Atty. Jude Sabio told CNN Philippines’ News Night on Thursday that President Rodrigo Duterte’s “open hostility” toward the United Nations (UN) and the ICC means the principle of complementarity will work on the case.

“This will speed up the criminal investigation because what Duterte is doing has foreclosed any real possibility of investigation by the UN, and even by this government,” Sabio said.

The ICC is an intergovernmental organization that investigates cases of genocide, war crimes, crimes against humanity, and crimes of aggression.

It was meant to be a court of last resort when local courts of its state parties are incapable or unwilling to act on such matters.

The ICC earlier announced it would begin preliminary examination on the administration's controversial war on drugs, in response to a communication filed by Sabio in April 2017.

“I think that the criminal investigation will commence in six months, or within the year. The preliminary examination was done in record speed. It was done in nine months,” Sabio said.

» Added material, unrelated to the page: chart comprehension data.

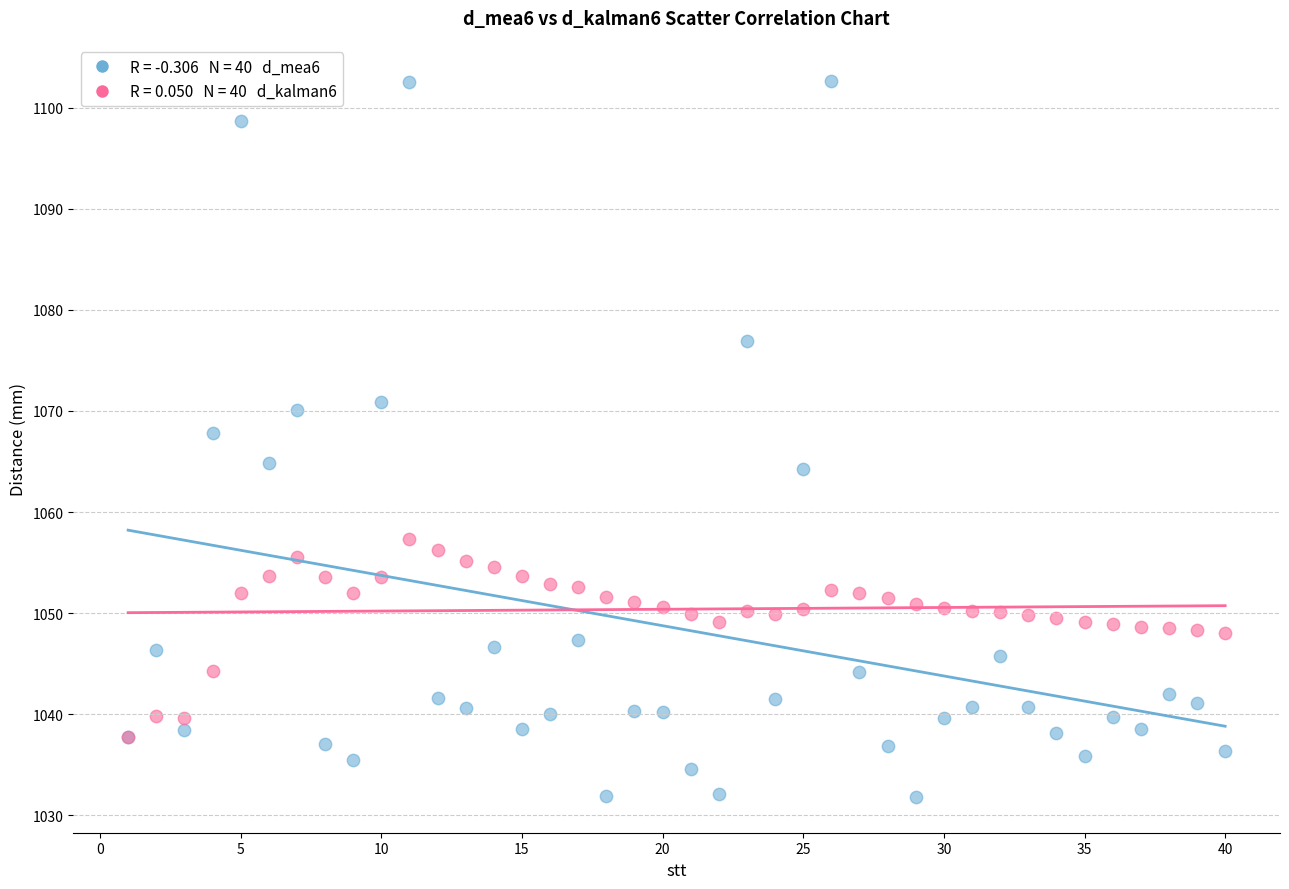

Across all series, what Y value is closest to 1067?

1067.8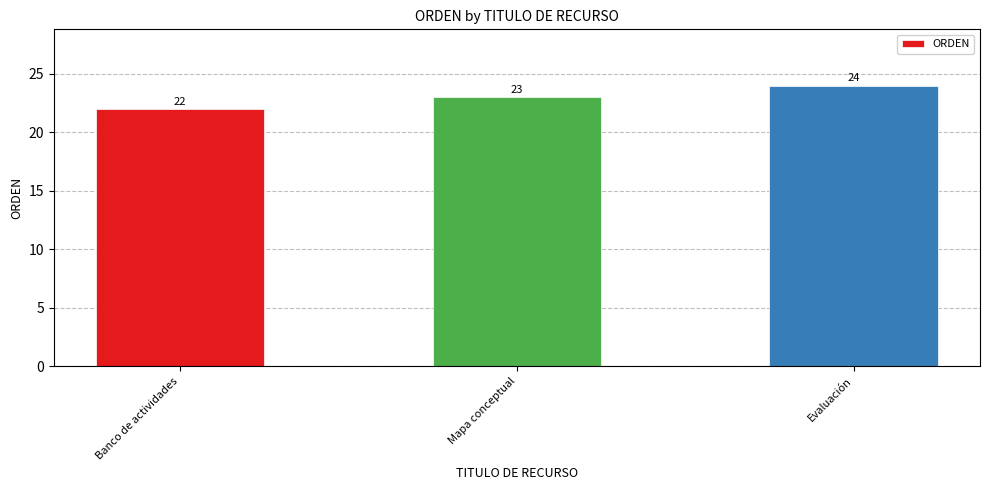

Which has a higher value, Evaluación or Banco de actividades?

Evaluación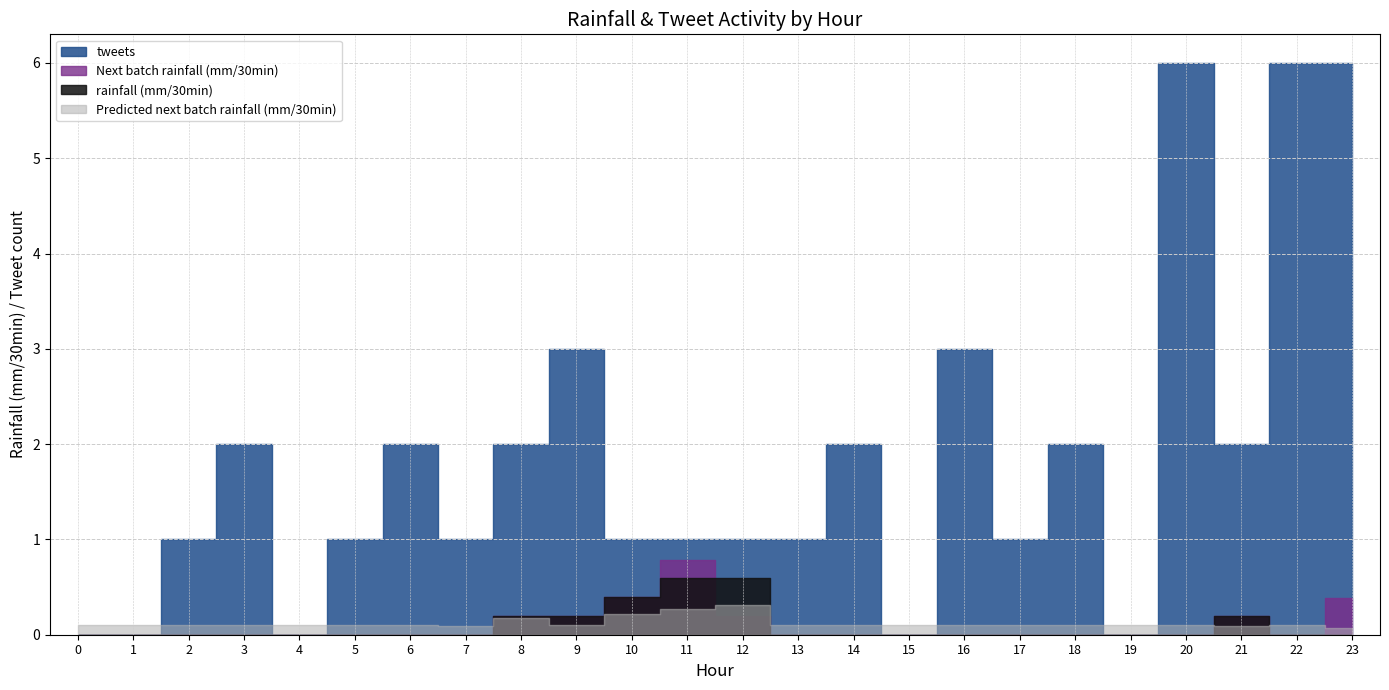

What is the sum of the tweets values at 1 and 8?

2.0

He added the country’s withdrawal from the Rome Statute will have no legal effect on the jurisdiction of the ICC, citing the treaty’s provisions on withdrawal.

“It will only mean that it is an attempt, an ingenious ploy or a subtle subterfuge to evade the investigation by the ICC, or ultimately, to evade liability,” Sabio said.

Chief Presidential Legal Counsel Salvador Panelo, however, insisted Duterte is not afraid of the ICC’s investigation.

“As far as the President is concerned, tama na yan. Masyado nang... alam mo tama ang Presidente. Why are you subjecting me with all this? When in the first place wala naman kayong jurisdiction sa akin?” Panelo said.

He also claimed the Philippines’ withdrawal from the ICC is effective immediately, and does not need the Senate’s concurrence.

Article 127 of the Rome Statute states that “the withdrawal shall take effect one year after the date of receipt of the notification, unless the notification specifies a later date."